--- start of Text to read ---
They each share a common
connection: the loss of a parental figure. Hamlet loses his father as a result of a horrible
murder, as does Ophelia. Her situation is more severe because it is her lover who
murders her father and all of her hopes for her future as well. Ultimately, it is also more
harmful to her character and causes her melancholy and grief to quickly turn to madness.
Critics argue that Hamlet has the first reason to be hurt by Ophelia because she follows
her father's wishes regarding Hamlet's true intentions for their beginning love. In Act 3,
Hamlet begins with his spiteful sarcasm toward her. "I humbly thank you, well, well,
well," he says to her regarding her initial bantering. (III, i, 101) Before this scene, he has
learned that the King and Polonius have established a plan to make reason of his unusual
and grief-stricken behavior. Hamlet is well aware that this plan merely uses Ophelia as a
tool, and as such, she does not have much option of refusing without angering her father
and the conniving King as well. Hamlet readily refuses that he cared for her. He tells her
and all of his uninvited listeners, "No, not I, I never gave you aught" (III, i, 105). Some
critics stress, as does J. Dover Wilson, that Hamlet has a right to direct his anger to
Ophelia because even though many critics "in their sympathy with Ophelia have
forgotten that it is not Hamlet who has 'repelled' her, but she him" (Wilson 159). But it is
possible that Wilson does not see the possible harm to Ophelia if she were to disobey the
authority of her father and the king.(i.e. her father and her king). She is undeniably
caught in a trap that has been laid
, in part, by her lover whom she loves and idealizes.
--- end of Text to read ---
--- start of The records ---
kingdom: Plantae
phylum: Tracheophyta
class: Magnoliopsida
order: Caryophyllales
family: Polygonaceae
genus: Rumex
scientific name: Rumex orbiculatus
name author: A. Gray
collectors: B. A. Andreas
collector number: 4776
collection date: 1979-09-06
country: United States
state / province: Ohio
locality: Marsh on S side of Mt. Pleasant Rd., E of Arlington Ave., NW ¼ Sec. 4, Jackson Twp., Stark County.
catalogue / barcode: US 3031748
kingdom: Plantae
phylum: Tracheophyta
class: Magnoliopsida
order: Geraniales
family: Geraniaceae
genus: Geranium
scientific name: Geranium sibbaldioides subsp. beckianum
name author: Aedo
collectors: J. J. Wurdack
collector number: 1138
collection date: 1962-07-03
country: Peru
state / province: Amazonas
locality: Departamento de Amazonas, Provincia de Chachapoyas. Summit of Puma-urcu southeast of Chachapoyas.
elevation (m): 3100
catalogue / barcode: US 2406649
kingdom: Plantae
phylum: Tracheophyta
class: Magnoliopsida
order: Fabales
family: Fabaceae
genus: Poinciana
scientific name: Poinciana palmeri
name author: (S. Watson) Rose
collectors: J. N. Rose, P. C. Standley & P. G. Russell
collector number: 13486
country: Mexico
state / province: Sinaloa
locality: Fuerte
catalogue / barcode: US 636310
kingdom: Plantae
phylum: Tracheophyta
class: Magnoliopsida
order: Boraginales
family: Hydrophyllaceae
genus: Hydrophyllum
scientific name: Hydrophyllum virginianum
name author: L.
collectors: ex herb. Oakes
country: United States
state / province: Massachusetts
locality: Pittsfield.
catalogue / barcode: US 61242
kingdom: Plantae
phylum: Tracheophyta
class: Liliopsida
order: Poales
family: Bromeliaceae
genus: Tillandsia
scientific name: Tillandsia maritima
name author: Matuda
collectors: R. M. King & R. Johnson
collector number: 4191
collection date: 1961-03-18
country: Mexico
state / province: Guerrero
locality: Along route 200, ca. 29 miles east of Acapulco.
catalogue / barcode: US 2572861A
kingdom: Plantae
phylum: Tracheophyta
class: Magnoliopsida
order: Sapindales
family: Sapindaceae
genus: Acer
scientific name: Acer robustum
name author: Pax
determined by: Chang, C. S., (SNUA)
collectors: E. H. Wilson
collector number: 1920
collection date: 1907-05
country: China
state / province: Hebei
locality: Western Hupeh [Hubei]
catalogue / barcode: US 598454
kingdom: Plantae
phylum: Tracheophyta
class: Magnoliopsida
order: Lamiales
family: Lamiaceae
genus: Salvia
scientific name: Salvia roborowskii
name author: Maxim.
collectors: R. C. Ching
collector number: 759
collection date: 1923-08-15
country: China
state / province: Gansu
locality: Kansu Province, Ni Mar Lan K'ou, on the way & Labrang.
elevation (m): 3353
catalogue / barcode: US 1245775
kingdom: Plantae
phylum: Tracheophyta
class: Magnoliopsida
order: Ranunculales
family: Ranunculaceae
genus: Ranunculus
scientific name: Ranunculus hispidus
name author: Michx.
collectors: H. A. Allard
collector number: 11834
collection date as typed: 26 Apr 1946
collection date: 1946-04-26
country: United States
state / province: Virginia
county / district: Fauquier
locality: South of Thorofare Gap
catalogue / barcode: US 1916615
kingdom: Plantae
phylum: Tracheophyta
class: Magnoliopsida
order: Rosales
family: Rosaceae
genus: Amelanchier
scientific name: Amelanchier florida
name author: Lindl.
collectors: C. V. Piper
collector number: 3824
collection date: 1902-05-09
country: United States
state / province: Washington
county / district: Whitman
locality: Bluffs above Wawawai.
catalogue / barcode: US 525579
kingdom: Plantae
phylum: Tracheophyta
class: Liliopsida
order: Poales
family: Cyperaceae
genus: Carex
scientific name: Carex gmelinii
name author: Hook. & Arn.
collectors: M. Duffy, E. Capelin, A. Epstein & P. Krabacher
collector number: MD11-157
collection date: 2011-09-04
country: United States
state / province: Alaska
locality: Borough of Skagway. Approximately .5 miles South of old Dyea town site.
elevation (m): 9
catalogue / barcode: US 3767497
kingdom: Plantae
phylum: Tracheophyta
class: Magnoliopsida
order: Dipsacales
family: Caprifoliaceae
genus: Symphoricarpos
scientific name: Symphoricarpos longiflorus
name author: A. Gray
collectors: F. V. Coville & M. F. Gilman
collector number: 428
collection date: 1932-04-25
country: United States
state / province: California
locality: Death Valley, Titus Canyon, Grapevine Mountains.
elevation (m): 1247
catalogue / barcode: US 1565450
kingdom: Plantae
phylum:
--- end of The records ---
**To be done**.
[1] List every parenthetical citation of a source in the passage on Hamlet and Ophelia.
[2] Please reproduce the rows exactly, from the first row up to and including the line with "catalogue / barcode: US 2406649".

**Task-by-task results**.
[1]
(III, i, 101)
(III, i, 105)
(Wilson 159)

[2]
kingdom: Plantae
phylum: Tracheophyta
class: Magnoliopsida
order: Caryophyllales
family: Polygonaceae
genus: Rumex
scientific name: Rumex orbiculatus
name author: A. Gray
collectors: B. A. Andreas
collector number: 4776
collection date: 1979-09-06
country: United States
state / province: Ohio
locality: Marsh on S side of Mt. Pleasant Rd., E of Arlington Ave., NW ¼ Sec. 4, Jackson Twp., Stark County.
catalogue / barcode: US 3031748
kingdom: Plantae
phylum: Tracheophyta
class: Magnoliopsida
order: Geraniales
family: Geraniaceae
genus: Geranium
scientific name: Geranium sibbaldioides subsp. beckianum
name author: Aedo
collectors: J. J. Wurdack
collector number: 1138
collection date: 1962-07-03
country: Peru
state / province: Amazonas
locality: Departamento de Amazonas, Provincia de Chachapoyas. Summit of Puma-urcu southeast of Chachapoyas.
elevation (m): 3100
catalogue / barcode: US 2406649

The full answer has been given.